Document:
==========

Les représentations orthographiques

La représentation orthographique est une représentation mentale d’un mot inscrite en mémoire sous sa forme orale (p. ex., les phonèmes [tabl]) et sous sa forme écrite (les graphèmes table). Afin que le mot soit enregistré en mémoire, un sens devra lui être attribué (Daigle et Montésinos-Gelet, 2013). 

La forme écrite du mot est une combinaison d’informations phonologiques, morphologiques et visuelles qui interagissent lors du traitement d’un mot (Ferrand, 2007). Ces informations relèvent du code orthographique du français. Les propriétés phonologiques font référence aux graphèmes qui transmettent des informations liées aux sons, alors que les propriétés morphologiques renvoient aux graphèmes qui se rapportent au sens. Les propriétés visuelles, qui se distinguent à la fois des propriétés phonologiques et morphologiques, donnent une «couleur» spécifique aux mots écrits.

==========

Extraits de liste:

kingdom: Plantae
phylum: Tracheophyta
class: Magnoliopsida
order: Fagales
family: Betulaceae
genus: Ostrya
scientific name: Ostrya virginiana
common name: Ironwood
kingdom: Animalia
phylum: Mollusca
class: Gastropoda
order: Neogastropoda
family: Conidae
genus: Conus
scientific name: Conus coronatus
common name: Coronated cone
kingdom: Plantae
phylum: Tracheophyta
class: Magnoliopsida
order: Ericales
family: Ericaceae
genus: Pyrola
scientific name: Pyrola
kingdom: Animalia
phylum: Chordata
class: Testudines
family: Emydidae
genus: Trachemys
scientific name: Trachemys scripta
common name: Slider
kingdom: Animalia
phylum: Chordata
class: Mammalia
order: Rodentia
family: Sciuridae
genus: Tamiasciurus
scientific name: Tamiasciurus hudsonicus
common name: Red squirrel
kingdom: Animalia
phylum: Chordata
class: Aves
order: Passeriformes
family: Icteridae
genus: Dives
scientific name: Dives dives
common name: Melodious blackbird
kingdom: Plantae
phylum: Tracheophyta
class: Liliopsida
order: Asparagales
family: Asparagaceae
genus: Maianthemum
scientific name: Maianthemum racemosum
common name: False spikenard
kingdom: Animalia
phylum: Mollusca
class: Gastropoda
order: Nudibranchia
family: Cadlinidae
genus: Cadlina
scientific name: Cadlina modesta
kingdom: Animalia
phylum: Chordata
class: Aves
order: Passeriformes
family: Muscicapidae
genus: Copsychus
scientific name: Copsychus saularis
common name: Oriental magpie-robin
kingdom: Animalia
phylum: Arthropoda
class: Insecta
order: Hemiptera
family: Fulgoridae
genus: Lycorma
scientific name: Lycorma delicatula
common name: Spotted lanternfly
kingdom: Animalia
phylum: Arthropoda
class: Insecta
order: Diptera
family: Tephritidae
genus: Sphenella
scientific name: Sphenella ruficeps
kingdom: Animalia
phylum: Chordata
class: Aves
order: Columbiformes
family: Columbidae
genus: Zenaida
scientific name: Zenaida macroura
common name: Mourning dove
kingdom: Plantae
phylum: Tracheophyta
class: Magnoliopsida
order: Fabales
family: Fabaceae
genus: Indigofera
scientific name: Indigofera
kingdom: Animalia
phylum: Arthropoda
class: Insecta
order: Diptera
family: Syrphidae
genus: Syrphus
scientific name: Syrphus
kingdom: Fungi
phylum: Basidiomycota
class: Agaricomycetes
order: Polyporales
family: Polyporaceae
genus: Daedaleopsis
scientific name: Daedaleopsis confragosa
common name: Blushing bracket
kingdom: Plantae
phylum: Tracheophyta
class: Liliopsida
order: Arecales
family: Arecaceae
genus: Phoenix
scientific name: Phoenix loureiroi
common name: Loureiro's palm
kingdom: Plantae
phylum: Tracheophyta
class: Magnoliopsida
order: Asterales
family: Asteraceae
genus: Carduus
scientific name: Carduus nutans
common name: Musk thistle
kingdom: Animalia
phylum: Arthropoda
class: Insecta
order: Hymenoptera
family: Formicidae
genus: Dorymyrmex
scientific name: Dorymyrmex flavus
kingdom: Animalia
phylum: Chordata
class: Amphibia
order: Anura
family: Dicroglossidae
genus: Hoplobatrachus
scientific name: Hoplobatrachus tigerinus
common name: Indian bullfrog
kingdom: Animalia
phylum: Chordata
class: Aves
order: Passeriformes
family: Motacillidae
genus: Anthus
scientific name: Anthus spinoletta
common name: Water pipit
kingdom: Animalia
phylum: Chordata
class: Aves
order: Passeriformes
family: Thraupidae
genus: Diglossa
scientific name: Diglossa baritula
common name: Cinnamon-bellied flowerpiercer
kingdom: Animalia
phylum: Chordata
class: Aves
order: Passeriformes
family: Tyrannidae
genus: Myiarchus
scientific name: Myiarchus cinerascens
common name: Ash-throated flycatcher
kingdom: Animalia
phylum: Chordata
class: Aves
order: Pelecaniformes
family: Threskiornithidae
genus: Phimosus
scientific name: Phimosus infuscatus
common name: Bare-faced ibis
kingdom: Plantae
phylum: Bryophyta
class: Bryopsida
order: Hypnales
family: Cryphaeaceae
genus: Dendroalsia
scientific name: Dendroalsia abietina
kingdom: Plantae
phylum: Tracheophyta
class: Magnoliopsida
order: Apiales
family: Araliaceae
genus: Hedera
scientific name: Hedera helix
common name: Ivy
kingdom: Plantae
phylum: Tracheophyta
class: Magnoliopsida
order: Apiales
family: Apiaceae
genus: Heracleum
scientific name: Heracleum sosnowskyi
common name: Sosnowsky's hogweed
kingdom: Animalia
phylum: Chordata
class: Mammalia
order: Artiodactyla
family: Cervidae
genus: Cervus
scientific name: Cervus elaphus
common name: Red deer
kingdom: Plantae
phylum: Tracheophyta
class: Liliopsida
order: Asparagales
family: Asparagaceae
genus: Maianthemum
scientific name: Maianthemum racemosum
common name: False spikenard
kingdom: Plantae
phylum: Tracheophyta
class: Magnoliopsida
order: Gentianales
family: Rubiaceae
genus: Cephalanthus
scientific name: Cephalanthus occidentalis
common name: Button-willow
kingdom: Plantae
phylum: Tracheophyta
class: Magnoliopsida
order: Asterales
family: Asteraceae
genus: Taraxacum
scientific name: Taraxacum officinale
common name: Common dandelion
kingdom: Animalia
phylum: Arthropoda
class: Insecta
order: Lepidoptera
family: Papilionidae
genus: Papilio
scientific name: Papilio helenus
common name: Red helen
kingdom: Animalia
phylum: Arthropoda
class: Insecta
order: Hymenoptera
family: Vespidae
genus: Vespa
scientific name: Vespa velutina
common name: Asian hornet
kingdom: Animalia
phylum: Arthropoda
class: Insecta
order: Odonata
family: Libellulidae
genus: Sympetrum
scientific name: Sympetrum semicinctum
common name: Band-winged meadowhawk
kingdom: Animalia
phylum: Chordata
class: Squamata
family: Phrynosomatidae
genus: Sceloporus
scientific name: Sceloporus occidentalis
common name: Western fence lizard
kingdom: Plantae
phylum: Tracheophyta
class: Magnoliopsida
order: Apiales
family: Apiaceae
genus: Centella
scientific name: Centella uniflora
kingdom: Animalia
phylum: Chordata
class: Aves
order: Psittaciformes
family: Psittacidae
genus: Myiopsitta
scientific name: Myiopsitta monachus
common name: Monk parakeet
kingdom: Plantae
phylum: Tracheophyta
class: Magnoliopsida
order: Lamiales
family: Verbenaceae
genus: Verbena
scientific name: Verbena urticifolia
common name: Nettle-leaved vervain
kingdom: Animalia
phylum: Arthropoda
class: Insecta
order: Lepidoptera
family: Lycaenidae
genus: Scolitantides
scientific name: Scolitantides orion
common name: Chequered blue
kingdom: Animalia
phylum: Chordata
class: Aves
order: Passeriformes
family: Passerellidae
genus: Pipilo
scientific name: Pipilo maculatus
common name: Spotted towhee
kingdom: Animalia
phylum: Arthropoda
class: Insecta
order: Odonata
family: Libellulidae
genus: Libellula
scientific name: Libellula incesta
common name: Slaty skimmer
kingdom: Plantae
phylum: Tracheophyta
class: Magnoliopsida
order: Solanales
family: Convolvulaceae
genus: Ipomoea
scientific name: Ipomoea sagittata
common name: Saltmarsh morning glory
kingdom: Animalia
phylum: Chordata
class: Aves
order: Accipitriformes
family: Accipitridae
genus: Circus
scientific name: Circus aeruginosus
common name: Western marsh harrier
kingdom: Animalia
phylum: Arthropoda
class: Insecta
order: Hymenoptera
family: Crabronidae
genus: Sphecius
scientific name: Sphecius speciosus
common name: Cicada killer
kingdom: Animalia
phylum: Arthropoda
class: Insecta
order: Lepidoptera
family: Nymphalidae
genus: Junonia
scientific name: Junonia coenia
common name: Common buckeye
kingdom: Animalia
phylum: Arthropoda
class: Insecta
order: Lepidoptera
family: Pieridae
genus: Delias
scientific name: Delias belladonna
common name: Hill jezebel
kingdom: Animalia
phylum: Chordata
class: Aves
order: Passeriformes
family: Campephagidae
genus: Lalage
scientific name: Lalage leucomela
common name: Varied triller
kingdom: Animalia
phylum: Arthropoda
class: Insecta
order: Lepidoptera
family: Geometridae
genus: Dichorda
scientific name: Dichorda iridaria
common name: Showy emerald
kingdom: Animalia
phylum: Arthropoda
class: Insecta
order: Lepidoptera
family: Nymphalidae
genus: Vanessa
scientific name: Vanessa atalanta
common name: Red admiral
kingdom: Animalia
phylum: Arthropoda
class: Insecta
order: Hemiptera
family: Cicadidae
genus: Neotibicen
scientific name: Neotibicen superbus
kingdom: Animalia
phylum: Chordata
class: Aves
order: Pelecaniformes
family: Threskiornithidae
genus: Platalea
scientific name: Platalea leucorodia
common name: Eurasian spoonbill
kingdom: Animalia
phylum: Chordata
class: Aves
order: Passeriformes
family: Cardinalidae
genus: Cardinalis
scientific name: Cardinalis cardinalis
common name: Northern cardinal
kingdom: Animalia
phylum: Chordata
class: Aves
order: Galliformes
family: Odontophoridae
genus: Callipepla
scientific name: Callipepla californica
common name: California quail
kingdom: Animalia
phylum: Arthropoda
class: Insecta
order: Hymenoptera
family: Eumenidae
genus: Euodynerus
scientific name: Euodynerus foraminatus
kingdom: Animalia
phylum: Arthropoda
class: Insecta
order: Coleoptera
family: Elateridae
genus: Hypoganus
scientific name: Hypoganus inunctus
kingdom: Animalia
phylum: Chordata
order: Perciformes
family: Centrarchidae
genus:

==========

Consignes écrites:
1/ Comment traduiriez-vous en anglais la phrase « Ces informations relèvent du code orthographique du français. », tirée du document sur les représentations orthographiques ?
2/ Pouvez-vous citer, dans la liste, le passage allant de la ligne qui contient « family: Crabronidae » jusqu'à celle qui contient « scientific name: Cardinalis cardinalis », ces deux lignes incluses ?
Le document et la liste n'ont aucun rapport entre eux.

Réponses dans l'ordre:
1/ This information falls under the French orthographic code.

2/
family: Crabronidae
genus: Sphecius
scientific name: Sphecius speciosus
common name: Cicada killer
kingdom: Animalia
phylum: Arthropoda
class: Insecta
order: Lepidoptera
family: Nymphalidae
genus: Junonia
scientific name: Junonia coenia
common name: Common buckeye
kingdom: Animalia
phylum: Arthropoda
class: Insecta
order: Lepidoptera
family: Pieridae
genus: Delias
scientific name: Delias belladonna
common name: Hill jezebel
kingdom: Animalia
phylum: Chordata
class: Aves
order: Passeriformes
family: Campephagidae
genus: Lalage
scientific name: Lalage leucomela
common name: Varied triller
kingdom: Animalia
phylum: Arthropoda
class: Insecta
order: Lepidoptera
family: Geometridae
genus: Dichorda
scientific name: Dichorda iridaria
common name: Showy emerald
kingdom: Animalia
phylum: Arthropoda
class: Insecta
order: Lepidoptera
family: Nymphalidae
genus: Vanessa
scientific name: Vanessa atalanta
common name: Red admiral
kingdom: Animalia
phylum: Arthropoda
class: Insecta
order: Hemiptera
family: Cicadidae
genus: Neotibicen
scientific name: Neotibicen superbus
kingdom: Animalia
phylum: Chordata
class: Aves
order: Pelecaniformes
family: Threskiornithidae
genus: Platalea
scientific name: Platalea leucorodia
common name: Eurasian spoonbill
kingdom: Animalia
phylum: Chordata
class: Aves
order: Passeriformes
family: Cardinalidae
genus: Cardinalis
scientific name: Cardinalis cardinalis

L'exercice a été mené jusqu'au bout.